Oh, man, this is the worst with PPC.

Always a battle of clients meddling in their accounts, changing bids, keywords and match types around while then claiming you don’t know what you’re talking about. Then, they do all the above while you’re pulling your hair out on everything you do for them.

Ugh, any interest for a place where we all vent about terrible things that clients do? It’d be great to vent sometimes!

Adam @ Agua Web

Though there are really problem clients, sometimes the challenge is worth taking on the task to help you grow yourself as a business professional.

BrettASnyder

So many of these points feel like they should be common sense but it’s amazing how easy it is to forget them when the allure of “new business” takes over. What has worked for me in the past is having an internal checklist of qualitative items that I assess as part of my first impression. Can I help them, given their goals AND their personality? Do they have the resources to accomplish what they want even w/ my help? Is this a product that I would actually use, which translates into is this a product I can honestly stake my reputation on (which is what you’re doing in a lot of ways when you consult).

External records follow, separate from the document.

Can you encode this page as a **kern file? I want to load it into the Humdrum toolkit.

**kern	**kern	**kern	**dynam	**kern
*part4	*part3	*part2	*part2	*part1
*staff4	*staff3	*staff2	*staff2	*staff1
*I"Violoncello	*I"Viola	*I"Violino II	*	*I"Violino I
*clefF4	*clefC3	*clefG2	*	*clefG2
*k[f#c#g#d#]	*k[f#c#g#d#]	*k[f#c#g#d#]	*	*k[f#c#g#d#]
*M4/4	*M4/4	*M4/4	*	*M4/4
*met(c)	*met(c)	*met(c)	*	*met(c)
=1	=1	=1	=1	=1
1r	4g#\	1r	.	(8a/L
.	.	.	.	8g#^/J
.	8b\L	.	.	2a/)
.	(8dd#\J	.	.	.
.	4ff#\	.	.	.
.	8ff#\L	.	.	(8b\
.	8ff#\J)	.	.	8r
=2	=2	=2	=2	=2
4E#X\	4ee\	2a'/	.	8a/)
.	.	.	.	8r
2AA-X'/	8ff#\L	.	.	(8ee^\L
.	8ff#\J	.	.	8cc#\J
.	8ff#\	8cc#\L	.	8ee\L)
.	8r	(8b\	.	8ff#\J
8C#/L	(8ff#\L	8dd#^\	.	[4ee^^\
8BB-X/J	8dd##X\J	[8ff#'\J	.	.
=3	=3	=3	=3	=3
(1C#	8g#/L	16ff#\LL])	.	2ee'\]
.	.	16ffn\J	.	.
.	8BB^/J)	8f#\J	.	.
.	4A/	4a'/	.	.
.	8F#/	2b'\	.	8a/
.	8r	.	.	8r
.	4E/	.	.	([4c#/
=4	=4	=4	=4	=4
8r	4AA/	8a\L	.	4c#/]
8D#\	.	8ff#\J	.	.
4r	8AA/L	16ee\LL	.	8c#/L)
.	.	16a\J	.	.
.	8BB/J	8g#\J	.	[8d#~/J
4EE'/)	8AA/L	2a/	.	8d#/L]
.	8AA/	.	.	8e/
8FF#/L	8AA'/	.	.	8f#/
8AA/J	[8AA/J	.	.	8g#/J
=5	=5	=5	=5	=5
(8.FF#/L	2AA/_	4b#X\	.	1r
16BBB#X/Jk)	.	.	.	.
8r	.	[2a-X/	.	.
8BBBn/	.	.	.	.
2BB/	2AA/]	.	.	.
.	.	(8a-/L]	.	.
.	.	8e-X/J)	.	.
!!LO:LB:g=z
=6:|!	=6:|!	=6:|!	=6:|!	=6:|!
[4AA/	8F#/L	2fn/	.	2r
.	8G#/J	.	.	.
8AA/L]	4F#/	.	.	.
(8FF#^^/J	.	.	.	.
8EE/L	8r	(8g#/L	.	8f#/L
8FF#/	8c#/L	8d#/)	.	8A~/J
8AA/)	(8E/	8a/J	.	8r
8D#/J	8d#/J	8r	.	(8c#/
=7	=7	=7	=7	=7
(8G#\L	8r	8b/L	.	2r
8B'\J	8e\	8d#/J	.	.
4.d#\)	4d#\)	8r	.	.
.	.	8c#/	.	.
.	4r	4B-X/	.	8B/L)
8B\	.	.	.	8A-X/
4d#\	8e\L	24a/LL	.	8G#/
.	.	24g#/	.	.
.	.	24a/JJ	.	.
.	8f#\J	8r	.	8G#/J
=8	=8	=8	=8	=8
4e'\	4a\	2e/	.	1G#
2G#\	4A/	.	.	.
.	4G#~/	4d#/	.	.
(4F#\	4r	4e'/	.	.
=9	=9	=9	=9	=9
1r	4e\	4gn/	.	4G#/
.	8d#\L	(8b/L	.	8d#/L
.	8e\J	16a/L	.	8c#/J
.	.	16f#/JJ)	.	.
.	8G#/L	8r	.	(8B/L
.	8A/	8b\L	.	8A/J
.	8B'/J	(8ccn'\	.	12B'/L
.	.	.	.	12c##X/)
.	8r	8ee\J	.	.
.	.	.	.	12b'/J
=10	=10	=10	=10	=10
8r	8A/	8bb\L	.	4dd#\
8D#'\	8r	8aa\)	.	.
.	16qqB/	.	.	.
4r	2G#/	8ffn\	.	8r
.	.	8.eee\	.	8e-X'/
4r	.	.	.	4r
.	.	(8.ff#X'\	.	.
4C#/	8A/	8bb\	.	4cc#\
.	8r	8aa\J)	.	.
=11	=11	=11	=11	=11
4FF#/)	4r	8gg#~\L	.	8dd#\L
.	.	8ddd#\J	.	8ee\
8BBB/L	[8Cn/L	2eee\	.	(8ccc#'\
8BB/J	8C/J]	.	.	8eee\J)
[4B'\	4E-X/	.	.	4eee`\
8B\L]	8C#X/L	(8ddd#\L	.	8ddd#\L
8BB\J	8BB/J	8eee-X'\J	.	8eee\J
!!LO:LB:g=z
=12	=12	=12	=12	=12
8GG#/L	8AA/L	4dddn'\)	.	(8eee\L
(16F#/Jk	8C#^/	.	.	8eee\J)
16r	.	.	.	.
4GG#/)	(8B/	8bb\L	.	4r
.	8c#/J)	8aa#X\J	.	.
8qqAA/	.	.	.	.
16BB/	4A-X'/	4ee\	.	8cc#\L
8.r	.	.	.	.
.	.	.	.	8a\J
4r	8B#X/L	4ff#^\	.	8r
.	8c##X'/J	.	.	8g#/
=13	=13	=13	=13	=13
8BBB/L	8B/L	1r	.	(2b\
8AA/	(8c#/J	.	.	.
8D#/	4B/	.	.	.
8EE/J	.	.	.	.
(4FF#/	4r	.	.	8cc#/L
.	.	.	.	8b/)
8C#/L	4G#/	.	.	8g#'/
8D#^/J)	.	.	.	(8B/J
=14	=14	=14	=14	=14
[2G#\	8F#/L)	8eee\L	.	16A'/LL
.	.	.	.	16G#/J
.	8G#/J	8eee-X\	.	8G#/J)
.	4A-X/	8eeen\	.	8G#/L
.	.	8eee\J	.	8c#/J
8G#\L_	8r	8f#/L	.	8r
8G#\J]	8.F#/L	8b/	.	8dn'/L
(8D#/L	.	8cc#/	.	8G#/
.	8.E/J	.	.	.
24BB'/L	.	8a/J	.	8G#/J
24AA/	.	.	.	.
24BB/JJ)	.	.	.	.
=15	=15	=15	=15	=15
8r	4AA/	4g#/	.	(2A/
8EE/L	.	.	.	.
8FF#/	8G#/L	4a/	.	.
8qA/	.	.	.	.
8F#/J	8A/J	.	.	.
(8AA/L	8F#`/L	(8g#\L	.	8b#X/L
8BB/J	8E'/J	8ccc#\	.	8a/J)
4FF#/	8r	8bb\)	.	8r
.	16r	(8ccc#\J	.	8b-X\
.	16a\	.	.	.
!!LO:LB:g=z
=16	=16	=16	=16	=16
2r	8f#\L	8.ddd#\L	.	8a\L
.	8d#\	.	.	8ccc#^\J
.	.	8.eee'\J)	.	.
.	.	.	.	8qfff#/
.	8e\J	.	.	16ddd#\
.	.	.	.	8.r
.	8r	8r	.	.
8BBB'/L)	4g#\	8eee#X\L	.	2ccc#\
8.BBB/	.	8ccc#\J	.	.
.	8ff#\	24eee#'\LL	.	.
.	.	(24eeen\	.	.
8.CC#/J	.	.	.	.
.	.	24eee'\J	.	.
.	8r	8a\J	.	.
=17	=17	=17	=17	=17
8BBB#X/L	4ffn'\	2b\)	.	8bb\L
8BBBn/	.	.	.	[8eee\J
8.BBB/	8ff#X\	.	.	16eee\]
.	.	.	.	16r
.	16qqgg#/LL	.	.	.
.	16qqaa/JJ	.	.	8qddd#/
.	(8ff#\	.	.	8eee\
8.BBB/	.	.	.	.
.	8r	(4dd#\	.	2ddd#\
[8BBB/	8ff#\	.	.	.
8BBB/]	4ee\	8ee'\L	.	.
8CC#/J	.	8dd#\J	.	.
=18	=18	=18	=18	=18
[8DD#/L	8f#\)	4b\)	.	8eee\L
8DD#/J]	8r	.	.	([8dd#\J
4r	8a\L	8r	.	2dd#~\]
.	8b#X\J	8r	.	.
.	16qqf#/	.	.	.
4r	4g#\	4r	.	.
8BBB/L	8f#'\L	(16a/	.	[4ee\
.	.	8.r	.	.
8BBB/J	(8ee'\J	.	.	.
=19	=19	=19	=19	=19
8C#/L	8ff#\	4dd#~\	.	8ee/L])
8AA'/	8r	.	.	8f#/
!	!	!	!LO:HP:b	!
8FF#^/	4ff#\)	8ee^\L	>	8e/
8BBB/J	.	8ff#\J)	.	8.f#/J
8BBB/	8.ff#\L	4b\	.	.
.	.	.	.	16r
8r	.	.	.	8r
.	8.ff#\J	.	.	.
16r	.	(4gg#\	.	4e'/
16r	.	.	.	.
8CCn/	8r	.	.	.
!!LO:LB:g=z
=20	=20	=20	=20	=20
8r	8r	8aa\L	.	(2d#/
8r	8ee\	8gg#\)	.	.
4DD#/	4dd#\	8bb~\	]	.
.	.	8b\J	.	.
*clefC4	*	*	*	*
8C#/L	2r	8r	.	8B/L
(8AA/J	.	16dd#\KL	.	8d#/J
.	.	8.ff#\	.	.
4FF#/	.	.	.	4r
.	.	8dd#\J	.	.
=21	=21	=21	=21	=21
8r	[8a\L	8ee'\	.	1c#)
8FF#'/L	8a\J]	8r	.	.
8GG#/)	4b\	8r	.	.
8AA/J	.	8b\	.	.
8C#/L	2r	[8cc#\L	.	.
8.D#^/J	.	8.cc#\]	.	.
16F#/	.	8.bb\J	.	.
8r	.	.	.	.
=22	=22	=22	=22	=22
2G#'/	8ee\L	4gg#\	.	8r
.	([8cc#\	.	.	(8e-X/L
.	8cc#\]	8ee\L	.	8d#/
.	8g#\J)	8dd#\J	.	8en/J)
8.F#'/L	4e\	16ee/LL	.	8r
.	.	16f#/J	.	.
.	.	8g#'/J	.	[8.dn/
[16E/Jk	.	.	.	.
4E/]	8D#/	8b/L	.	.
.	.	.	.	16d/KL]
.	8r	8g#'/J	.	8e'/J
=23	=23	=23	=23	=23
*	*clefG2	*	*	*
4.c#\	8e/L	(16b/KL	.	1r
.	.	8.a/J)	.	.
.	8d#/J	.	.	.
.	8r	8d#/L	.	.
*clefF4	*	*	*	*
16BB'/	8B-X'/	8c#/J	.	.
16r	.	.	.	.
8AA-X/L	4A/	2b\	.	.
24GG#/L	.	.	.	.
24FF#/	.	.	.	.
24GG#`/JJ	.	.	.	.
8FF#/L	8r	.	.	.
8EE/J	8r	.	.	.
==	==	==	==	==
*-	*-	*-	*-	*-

To #4 I’d also add that you need to know what you’re worth and stick to that. Know if/when you’re willing to discount your rates and what your criteria are for doing so (the client “not having enough budget” isn’t a reason). This is your business, not a charity. My favorite line of this whole post was the comment about wasting time that can otherwise be spent on paying clients…but remember it is also time that can be spent with your family, getting healthier (working out, sleeping better, etc.), or preventing burnout.

Love the insights as always Melissa, thanks for sharing!